JENA – German scientists have awarded a clean bill of health to acupuncture, saying the traditional Chinese painkilling method works because it reduces the electrical impulses in the body that transmit pain.

Western doctors have often been sceptical about acupuncture, contending it only limits pain because patients are expecting that to happen. So Jena University anaesthesiologists knocked patients out cold with a general anaesthetic before using the acupuncture needles.

The study, released by the university in eastern Germany on Tuesday, used electrodes on the brain to measure pain signals.

All the 16 patients were subjected to mild pain, with half receiving acupuncture needles in the areas of the skin prescribed under traditional Chinese medicine.

“Acupuncture was able to muffle the pain stimuli, but not block them out altogether,” said Winfried Meissner, the principal author of the study. “This indicates that acupuncture is a demonstrably effective, but nevertheless relatively weak method of anaesthesia.”

The researchers plan to next study the use of acupuncture as a replacement for anaesthesia during surgery.
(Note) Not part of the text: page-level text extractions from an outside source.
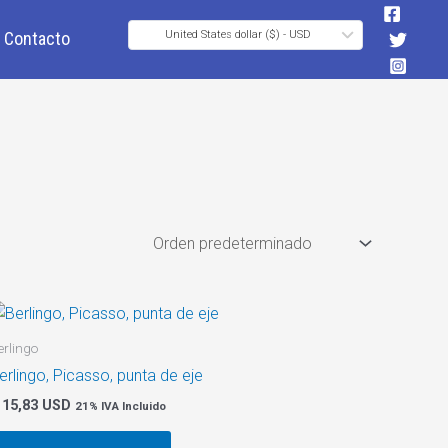
Contacto
United States dollar ($) - USD
erlingo
erlingo, Picasso, punta de eje
15,83 USD
21% IVA Incluido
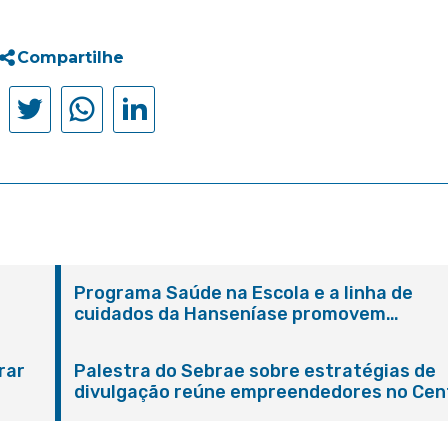
Compartilhe
Programa Saúde na Escola e a linha de
cuidados da Hanseníase promovem
conscientização sobre hanseníase na E.M
Adelaide de Magalhães Seabra
rar
Palestra do Sebrae sobre estratégias de
divulgação reúne empreendedores no Cen
de Itaboraí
The Jena results largely match those of the world’s biggest inquiry into acupuncture, commissioned recently by German health insurers. That study found patients with arthritis of the knee really had less pain.

However acupuncture brought no greater relief to migraine and back pain patients than simply fooling the patients into thinking they were receiving the needles.

Medical science calls this a placebo effect: when patients believe in an improvement, it sometimes happens without any treatment.